Tres calas
Sorprendentes y raros homúnculos, trenzados por vendas de alambres, recorren el espacio de la bilbaína galería Catálogo General (Santa María, 11). Su autor es el inglés, afincado en Barcelona, Steven Forster (1960). La exposición extraña porque posee un no sé qué atrabiliario. Sobre materiales de deshecho, el autor elabora cuadros de reducidas dimensiones, siempre con la imagen del pequeño hombrecito como protagonista. Se diría que esa imagen le sirve para retener el recuerdo de alguien ausente. Como arte, gana cuando ese hombrecito vendado por alambres vaga libre por el espacio, en tanto pierde fuerza cuando forma parte de una obra en dos dimensiones. Es más, en esa condición bidimensional la figura resulta extemporánea e incluso hasta chirría un poco.
Creador sensible y delicado, deja entrever ciertos ecos que parecen proceder de la mitología particular del artista catalán Zush, en especial en los deliciosos ocho minúsculos apuntes. La escultura hecha con alambres que semejan nubes, más otros alambres que caen verticalmente bajo el estigma lluvioso del detritus de clavos viejos, puede convertirse, en caso de llevarse a grandes dimensiones, en una escultura de inapreciable valor.
El alemán Rüdiger Schöll (1957) muestra sus cuadros reticulares en Bilbao, en la galería Bilkin (Heros, 22). Son obras de apariencia monótona. Nada como el infinito juego combinatorio para romper esa engañosa apariencia. Los cuadros están tejidos sobre bandas verticales y horizontales. Sobre los fondos primarios de los lienzos, el artista traza sus primeras bandas en las dos direcciones. Más tarde, otras bandas cubren a aquellas primeras, y luego vienen otras y otras. Cada nueva serie va transformando a las anteriores y, consecuentemente, a cada uno de los cuadros. Una vez se da por concluido, cada pieza evidencia el dominio de unas formas y colores determinados, pero se palpa cómo desde el interior otras formas y colores tiran hacia dentro del cuadro. Es como si lo invisible quisiera coexistir con el mundo de lo visible.
Aun cuando la visión general parece indicar que abundan en exclusiva los trazos rectilíneos, muchas de las bandas gestadas son de orden curvo. Redes que no son sino cruces de idas y venidas, cuyas líneas y colores podían haber surgido debido a momentos de tal o cual estado de ánimo o motivados por sentimientos de diverso cuño o simplemente por la relación azarosa entre formas y colores.
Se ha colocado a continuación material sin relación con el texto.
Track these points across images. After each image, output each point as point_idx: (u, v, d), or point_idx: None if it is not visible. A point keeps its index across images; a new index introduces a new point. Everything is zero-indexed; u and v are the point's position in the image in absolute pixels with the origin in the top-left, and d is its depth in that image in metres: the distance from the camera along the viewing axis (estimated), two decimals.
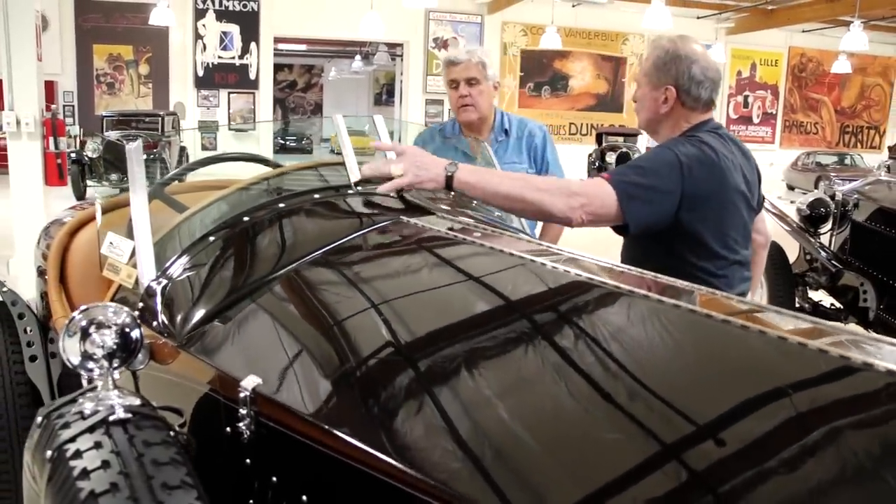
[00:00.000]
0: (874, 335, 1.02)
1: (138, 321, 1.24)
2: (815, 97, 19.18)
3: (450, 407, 0.97)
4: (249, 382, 1.08)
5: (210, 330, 1.37)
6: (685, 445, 0.82)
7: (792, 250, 4.57)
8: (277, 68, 19.54)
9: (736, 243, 1.86)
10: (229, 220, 1.69)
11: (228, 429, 1.11)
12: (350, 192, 1.76)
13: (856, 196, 4.22)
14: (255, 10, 13.85)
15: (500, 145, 2.73)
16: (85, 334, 1.17)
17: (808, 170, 15.75)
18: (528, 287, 1.30)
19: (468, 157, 2.58)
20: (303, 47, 23.80)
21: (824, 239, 4.48)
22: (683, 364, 1.00)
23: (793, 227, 4.36)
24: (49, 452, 1.01)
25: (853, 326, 3.76)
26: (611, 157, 14.34)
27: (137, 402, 1.10)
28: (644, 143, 15.38)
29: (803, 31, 17.65)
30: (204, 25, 13.67)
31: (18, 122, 5.27)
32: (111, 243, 1.66)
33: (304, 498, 1.00)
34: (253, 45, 13.94)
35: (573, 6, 15.51)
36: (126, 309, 1.24)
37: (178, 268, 1.58)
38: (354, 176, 1.78)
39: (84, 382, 1.30)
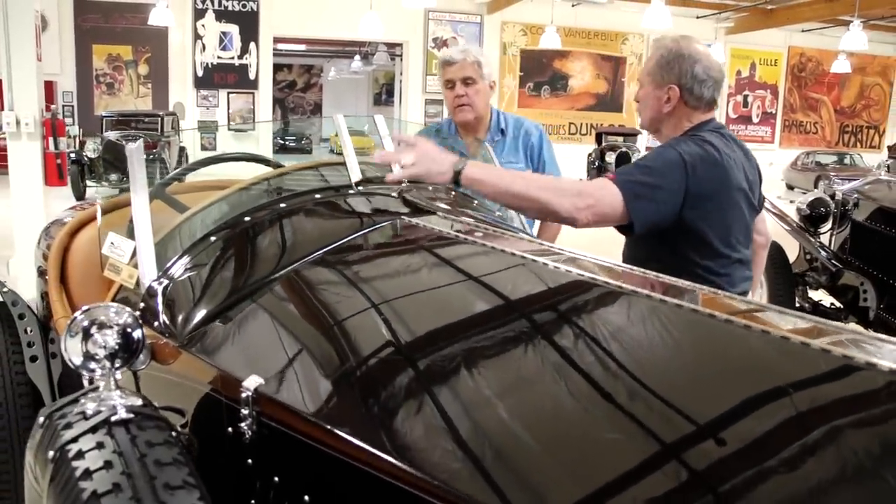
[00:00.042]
0: (876, 334, 1.02)
1: (140, 321, 1.24)
2: (815, 97, 19.19)
3: (452, 407, 0.97)
4: (251, 382, 1.08)
5: (211, 330, 1.37)
6: (689, 445, 0.82)
7: (792, 250, 4.57)
8: (277, 68, 19.54)
9: (738, 242, 1.87)
10: (230, 220, 1.69)
11: (230, 429, 1.11)
12: (351, 192, 1.76)
13: (856, 195, 4.22)
14: (255, 10, 13.85)
15: (496, 145, 2.73)
16: (87, 335, 1.17)
17: (808, 169, 15.75)
18: (529, 287, 1.30)
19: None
20: (302, 47, 23.81)
21: (824, 239, 4.48)
22: (686, 364, 1.01)
23: (793, 227, 4.36)
24: (51, 453, 1.01)
25: (854, 326, 3.76)
26: (610, 157, 14.34)
27: (139, 402, 1.10)
28: (644, 142, 15.40)
29: (803, 31, 17.66)
30: (203, 25, 13.67)
31: (18, 123, 5.27)
32: (112, 244, 1.66)
33: (307, 498, 1.00)
34: (252, 45, 13.94)
35: (573, 6, 15.50)
36: (128, 309, 1.24)
37: (179, 268, 1.58)
38: (355, 176, 1.78)
39: (85, 383, 1.30)
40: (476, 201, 2.06)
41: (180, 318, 1.45)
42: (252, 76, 14.09)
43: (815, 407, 0.86)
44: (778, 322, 1.07)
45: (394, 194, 1.76)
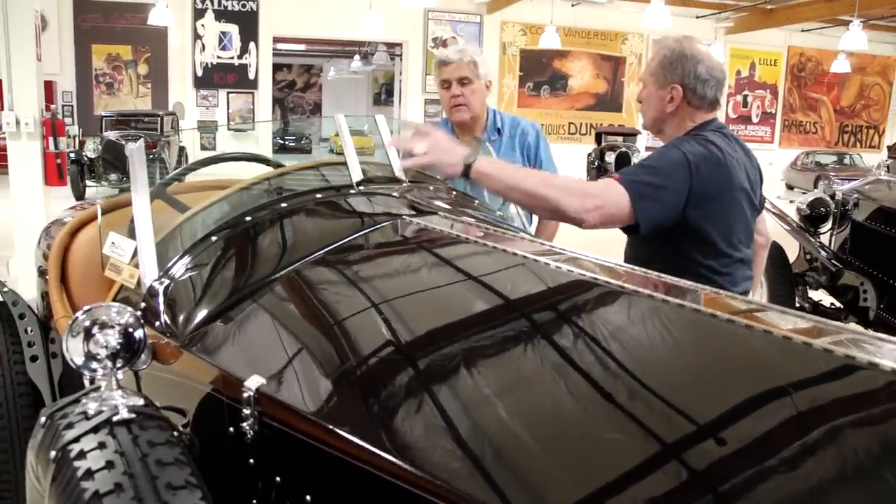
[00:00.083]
0: (877, 334, 1.02)
1: (141, 321, 1.24)
2: (815, 97, 19.19)
3: (454, 407, 0.97)
4: (253, 382, 1.08)
5: (213, 330, 1.37)
6: (693, 445, 0.82)
7: (792, 250, 4.57)
8: (276, 68, 19.53)
9: (740, 241, 1.88)
10: (231, 220, 1.69)
11: (232, 429, 1.11)
12: (352, 192, 1.76)
13: (855, 195, 4.22)
14: (254, 9, 13.85)
15: (493, 144, 2.73)
16: (88, 334, 1.17)
17: (808, 169, 15.76)
18: (530, 287, 1.30)
19: None
20: (302, 47, 23.80)
21: (824, 239, 4.48)
22: (688, 364, 1.01)
23: (793, 227, 4.36)
24: (53, 452, 1.01)
25: (854, 326, 3.76)
26: (610, 157, 14.34)
27: (141, 402, 1.10)
28: (643, 142, 15.40)
29: (802, 31, 17.66)
30: (203, 25, 13.67)
31: (18, 122, 5.27)
32: (113, 243, 1.66)
33: (308, 498, 1.00)
34: (252, 44, 13.94)
35: (572, 6, 15.50)
36: (129, 309, 1.24)
37: (180, 268, 1.58)
38: (356, 176, 1.78)
39: (86, 382, 1.30)
40: (477, 201, 2.06)
41: (181, 317, 1.45)
42: (252, 76, 14.09)
43: (818, 407, 0.86)
44: (780, 322, 1.07)
45: (395, 194, 1.77)
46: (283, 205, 1.72)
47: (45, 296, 2.32)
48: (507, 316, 1.22)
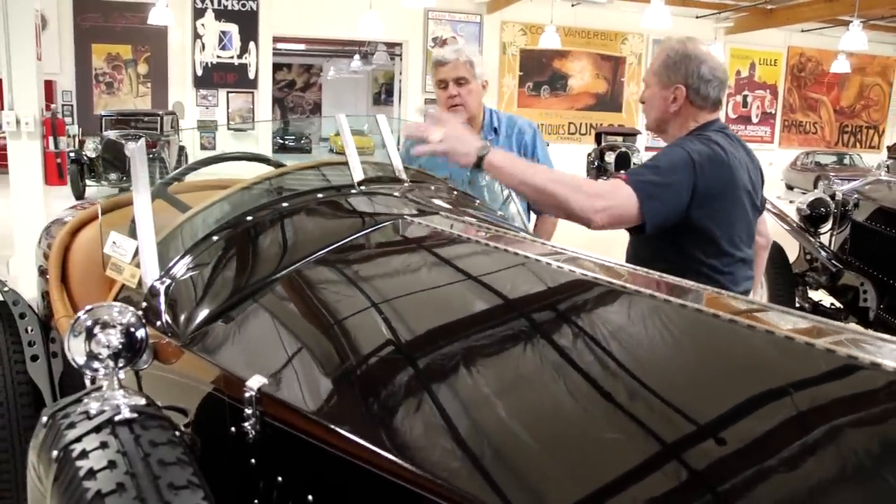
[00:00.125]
0: (879, 334, 1.02)
1: (143, 321, 1.24)
2: (815, 97, 19.19)
3: (455, 406, 0.97)
4: (255, 382, 1.08)
5: (214, 330, 1.37)
6: (695, 445, 0.82)
7: (792, 250, 4.57)
8: (276, 68, 19.53)
9: (741, 241, 1.89)
10: (232, 219, 1.69)
11: (233, 428, 1.11)
12: (353, 191, 1.76)
13: (856, 196, 4.22)
14: (254, 9, 13.85)
15: (490, 144, 2.73)
16: (90, 334, 1.17)
17: (808, 169, 15.76)
18: (532, 287, 1.30)
19: None
20: (301, 47, 23.80)
21: (824, 239, 4.48)
22: (690, 364, 1.01)
23: (793, 227, 4.36)
24: (55, 452, 1.01)
25: (854, 326, 3.76)
26: (610, 157, 14.33)
27: (143, 401, 1.10)
28: (643, 142, 15.40)
29: (802, 31, 17.66)
30: (203, 25, 13.67)
31: (18, 122, 5.27)
32: (114, 243, 1.65)
33: (310, 498, 1.00)
34: (252, 44, 13.94)
35: (572, 5, 15.50)
36: (131, 309, 1.24)
37: (181, 267, 1.58)
38: (357, 175, 1.78)
39: (87, 382, 1.30)
40: (477, 201, 2.06)
41: (183, 317, 1.45)
42: (251, 75, 14.08)
43: (820, 407, 0.86)
44: (781, 322, 1.07)
45: (396, 194, 1.77)
46: (284, 204, 1.72)
47: (45, 295, 2.32)
48: (508, 316, 1.22)
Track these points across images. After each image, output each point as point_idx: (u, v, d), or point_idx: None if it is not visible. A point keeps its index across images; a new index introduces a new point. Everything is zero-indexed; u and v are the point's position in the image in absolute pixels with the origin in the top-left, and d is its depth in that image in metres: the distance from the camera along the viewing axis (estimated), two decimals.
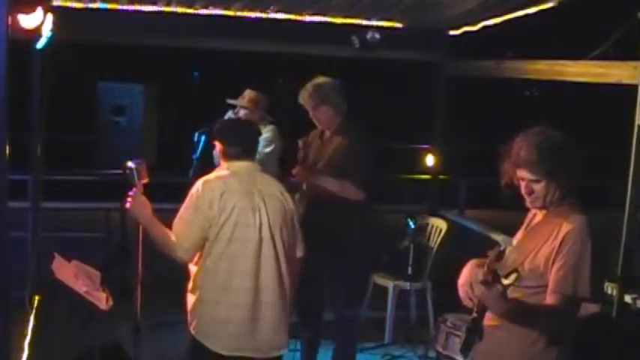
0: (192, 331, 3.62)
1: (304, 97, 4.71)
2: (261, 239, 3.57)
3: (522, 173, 2.94)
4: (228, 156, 3.71)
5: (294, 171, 4.68)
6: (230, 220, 3.52)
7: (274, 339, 3.66)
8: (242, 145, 3.71)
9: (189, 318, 3.65)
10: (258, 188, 3.63)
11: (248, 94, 5.50)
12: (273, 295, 3.62)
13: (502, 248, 2.95)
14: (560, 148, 2.90)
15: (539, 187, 2.93)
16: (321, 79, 4.74)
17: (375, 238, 4.85)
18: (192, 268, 3.65)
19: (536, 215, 3.07)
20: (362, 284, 5.11)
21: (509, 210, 3.22)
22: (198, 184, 3.61)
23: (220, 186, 3.57)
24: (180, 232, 3.54)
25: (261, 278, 3.58)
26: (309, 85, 4.72)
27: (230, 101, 5.45)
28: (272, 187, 3.73)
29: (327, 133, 4.78)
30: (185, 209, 3.57)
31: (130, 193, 3.64)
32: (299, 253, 3.86)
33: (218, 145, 3.77)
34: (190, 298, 3.64)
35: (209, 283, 3.56)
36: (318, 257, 4.19)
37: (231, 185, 3.58)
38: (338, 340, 4.83)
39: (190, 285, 3.66)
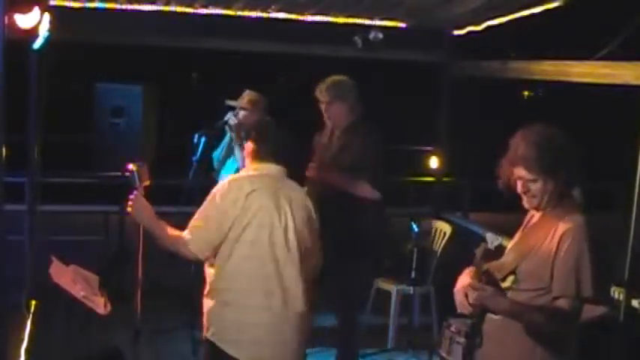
0: (211, 337, 3.46)
1: (321, 91, 4.69)
2: (287, 242, 3.47)
3: (519, 171, 2.89)
4: (259, 157, 3.61)
5: (309, 171, 4.60)
6: (254, 222, 3.41)
7: (299, 348, 3.54)
8: (276, 148, 3.62)
9: (206, 323, 3.50)
10: (285, 192, 3.54)
11: (247, 94, 5.44)
12: (296, 301, 3.49)
13: (488, 246, 2.91)
14: (558, 146, 2.86)
15: (535, 186, 2.88)
16: (340, 77, 4.74)
17: (385, 240, 4.80)
18: (209, 271, 3.52)
19: (533, 216, 3.03)
20: (367, 287, 5.04)
21: (513, 212, 3.15)
22: (225, 181, 3.53)
23: (247, 185, 3.46)
24: (196, 227, 3.43)
25: (285, 282, 3.46)
26: (329, 80, 4.71)
27: (229, 102, 5.39)
28: (298, 193, 3.65)
29: (337, 133, 4.73)
30: (206, 205, 3.47)
31: (131, 196, 3.56)
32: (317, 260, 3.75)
33: (250, 145, 3.64)
34: (208, 302, 3.50)
35: (233, 285, 3.43)
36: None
37: (258, 185, 3.47)
38: (341, 345, 4.75)
39: (208, 288, 3.52)
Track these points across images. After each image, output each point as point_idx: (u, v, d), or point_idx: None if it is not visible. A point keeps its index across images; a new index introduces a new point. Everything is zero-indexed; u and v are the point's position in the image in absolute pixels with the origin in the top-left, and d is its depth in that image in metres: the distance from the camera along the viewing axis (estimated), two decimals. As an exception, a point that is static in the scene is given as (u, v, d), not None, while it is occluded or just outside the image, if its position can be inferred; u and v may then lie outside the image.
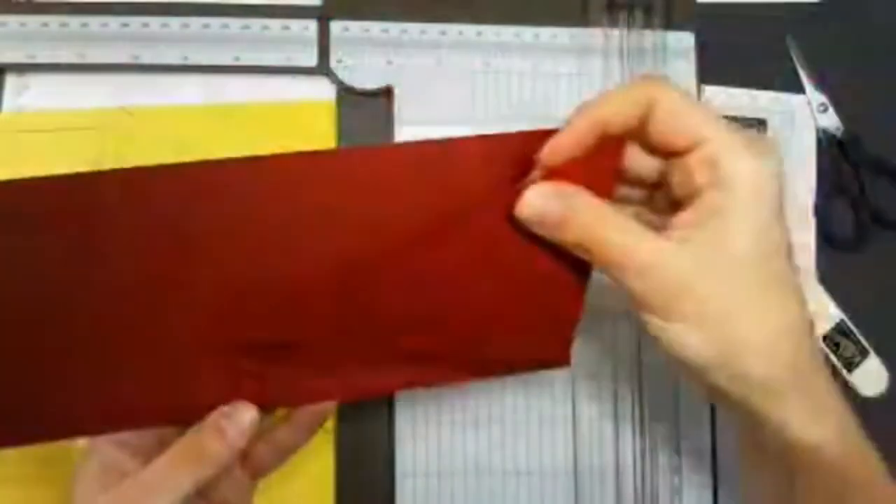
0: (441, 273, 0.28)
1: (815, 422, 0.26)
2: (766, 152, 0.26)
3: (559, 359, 0.30)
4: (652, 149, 0.27)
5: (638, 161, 0.28)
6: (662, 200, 0.29)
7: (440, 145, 0.26)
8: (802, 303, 0.26)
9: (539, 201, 0.26)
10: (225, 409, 0.28)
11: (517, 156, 0.26)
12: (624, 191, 0.29)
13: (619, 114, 0.26)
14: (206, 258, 0.26)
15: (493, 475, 0.36)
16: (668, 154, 0.27)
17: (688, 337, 0.25)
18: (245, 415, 0.28)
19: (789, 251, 0.26)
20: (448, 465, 0.36)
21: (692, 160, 0.26)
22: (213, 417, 0.27)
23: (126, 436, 0.28)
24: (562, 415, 0.37)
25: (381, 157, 0.26)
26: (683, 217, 0.26)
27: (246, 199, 0.26)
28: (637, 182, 0.29)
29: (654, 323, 0.26)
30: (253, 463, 0.30)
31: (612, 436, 0.37)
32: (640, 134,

Pese a que el motor artesanal siempre o casi siempre es el mismo, los resultados son muy distintos. Estamos ante la pintura en estado puro.
Antoni Tàpies (1923) expone unos cuantos, no todos, potentes aguafuertes en la también bilbaína galería Juan Manuel Lumbreras (Henao, 3). Ya todo está dicho sobre su arte. Sin embargo, resulta grato, además de justo y estimulante, recordar algunos fragmentos escritos por quien fuera el primer exégeta de su obra, tal Juan-Eduardo Cirlot (Barcelona, 1916-1973). A finales de los años cincuenta, Cirlot bosquejó de manera categórica el universo que estaba fraguándose en la obra de Tàpies. Basten dos ejemplos: Uno: 'La eliminación de lo figurativo equivale a una reducción de lo fenoménico, iniciándose con ello un proceso de sustantivación del efecto técnico hasta el punto de convertirlo en único mensajero de la manifestación'. Dos: 'Muchas composiciones de Tàpies son bipolares. El campo de tensiones se establece entre un área dinámica, situada asimétricamente en el espacio pictórico y un segundo polo de atracción que suele no estar presente en el cuadro, sino aludido por los ritmos y el proceso dinámico que posee la materia. Uno de los grandes valores de la etapa iniciada por Tàpies en 1953 es el desnudar progresivamente, y exaltar en lo patético, este juego de fuerzas que, en lo más obvio, surge como maraña de rastros destinada a poseer por entero la extensión pictórica'. En aquellos días, Cirlot sabía del arte de Tàpies, más que el propio Tàpies.